*THE INPUT:*
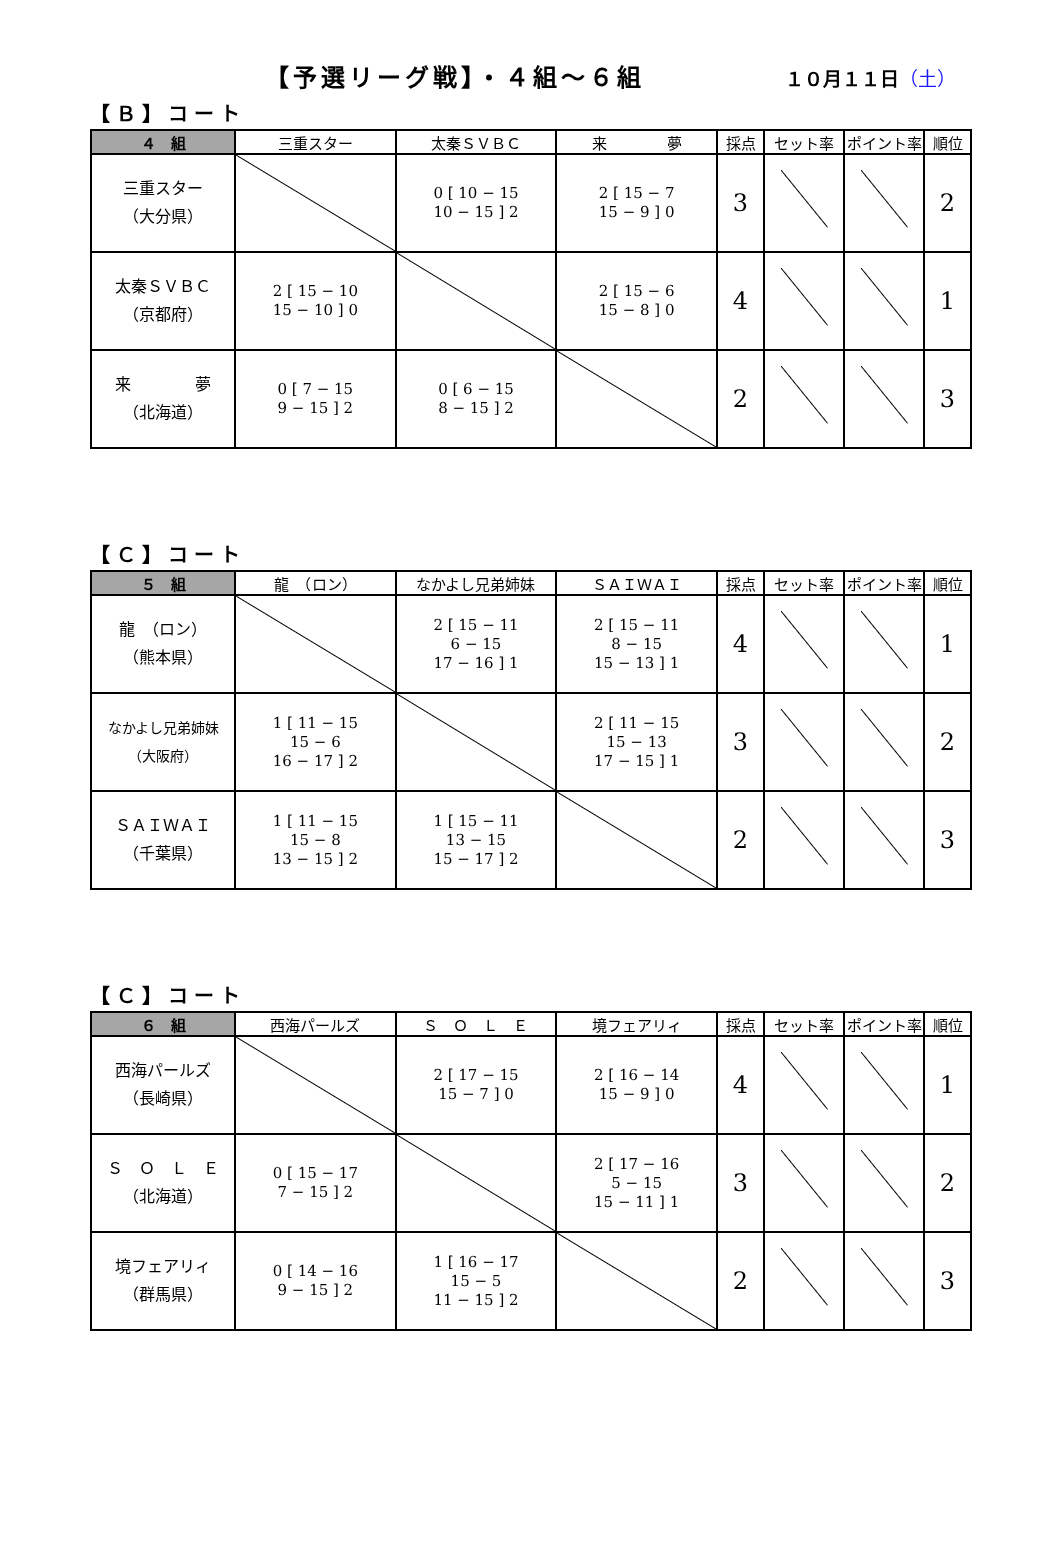【予選リーグ戦】・４組～６組 １０月１１日（土）
【Ｂ】コート
| ４ 組 | 三重スター | 太秦ＳＶＢＣ | 来 夢 | 採点 | セット率 | ポイント率 | 順位 |
| --- | --- | --- | --- | --- | --- | --- | --- |
| 三重スター （大分県） | | 0 [ 10 − 15 10 − 15 ] 2 | 2 [ 15 − 7 15 − 9 ] 0 | 3 | | | 2 |
| 太秦ＳＶＢＣ （京都府） | 2 [ 15 − 10 15 − 10 ] 0 | | 2 [ 15 − 6 15 − 8 ] 0 | 4 | | | 1 |
| 来 夢 （北海道） | 0 [ 7 − 15 9 − 15 ] 2 | 0 [ 6 − 15 8 − 15 ] 2 | | 2 | | | 3 |
【Ｃ】コート
| ５ 組 | 龍 （ロン） | なかよし兄弟姉妹 | ＳＡＩＷＡＩ | 採点 | セット率 | ポイント率 | 順位 |
| --- | --- | --- | --- | --- | --- | --- | --- |
| 龍 （ロン） （熊本県） | | 2 [ 15 − 11 6 − 15 17 − 16 ] 1 | 2 [ 15 − 11 8 − 15 15 − 13 ] 1 | 4 | | | 1 |
| なかよし兄弟姉妹 （大阪府） | 1 [ 11 − 15 15 − 6 16 − 17 ] 2 | | 2 [ 11 − 15 15 − 13 17 − 15 ] 1 | 3 | | | 2 |
| ＳＡＩＷＡＩ （千葉県） | 1 [ 11 − 15 15 − 8 13 − 15 ] 2 | 1 [ 15 − 11 13 − 15 15 − 17 ] 2 | | 2 | | | 3 |
【Ｃ】コート
| ６ 組 | 西海パールズ | Ｓ Ｏ Ｌ Ｅ | 境フェアリィ | 採点 | セット率 | ポイント率 | 順位 |
| --- | --- | --- | --- | --- | --- | --- | --- |
| 西海パールズ （長崎県） | | 2 [ 17 − 15 15 − 7 ] 0 | 2 [ 16 − 14 15 − 9 ] 0 | 4 | | | 1 |
| Ｓ Ｏ Ｌ Ｅ （北海道） | 0 [ 15 − 17 7 − 15 ] 2 | | 2 [ 17 − 16 5 − 15 15 − 11 ] 1 | 3 | | | 2 |
| 境フェアリィ （群馬県） | 0 [ 14 − 16 9 − 15 ] 2 | 1 [ 16 − 17 15 − 5 11 − 15 ] 2 | | 2 | | | 3 |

*WHAT YOU SHOULD DO:*
Restate word for word the lines running from the first line of the material to the line containing "境フェアリィ | 採点", inclusive, and drop every picture.

*TASK SOLUTION:*
【予選リーグ戦】・４組～６組 １０月１１日（土）
【Ｂ】コート
| ４ 組 | 三重スター | 太秦ＳＶＢＣ | 来 夢 | 採点 | セット率 | ポイント率 | 順位 |
| --- | --- | --- | --- | --- | --- | --- | --- |
| 三重スター （大分県） | | 0 [ 10 − 15 10 − 15 ] 2 | 2 [ 15 − 7 15 − 9 ] 0 | 3 | | | 2 |
| 太秦ＳＶＢＣ （京都府） | 2 [ 15 − 10 15 − 10 ] 0 | | 2 [ 15 − 6 15 − 8 ] 0 | 4 | | | 1 |
| 来 夢 （北海道） | 0 [ 7 − 15 9 − 15 ] 2 | 0 [ 6 − 15 8 − 15 ] 2 | | 2 | | | 3 |
【Ｃ】コート
| ５ 組 | 龍 （ロン） | なかよし兄弟姉妹 | ＳＡＩＷＡＩ | 採点 | セット率 | ポイント率 | 順位 |
| --- | --- | --- | --- | --- | --- | --- | --- |
| 龍 （ロン） （熊本県） | | 2 [ 15 − 11 6 − 15 17 − 16 ] 1 | 2 [ 15 − 11 8 − 15 15 − 13 ] 1 | 4 | | | 1 |
| なかよし兄弟姉妹 （大阪府） | 1 [ 11 − 15 15 − 6 16 − 17 ] 2 | | 2 [ 11 − 15 15 − 13 17 − 15 ] 1 | 3 | | | 2 |
| ＳＡＩＷＡＩ （千葉県） | 1 [ 11 − 15 15 − 8 13 − 15 ] 2 | 1 [ 15 − 11 13 − 15 15 − 17 ] 2 | | 2 | | | 3 |
【Ｃ】コート
| ６ 組 | 西海パールズ | Ｓ Ｏ Ｌ Ｅ | 境フェアリィ | 採点 | セット率 | ポイント率 | 順位 |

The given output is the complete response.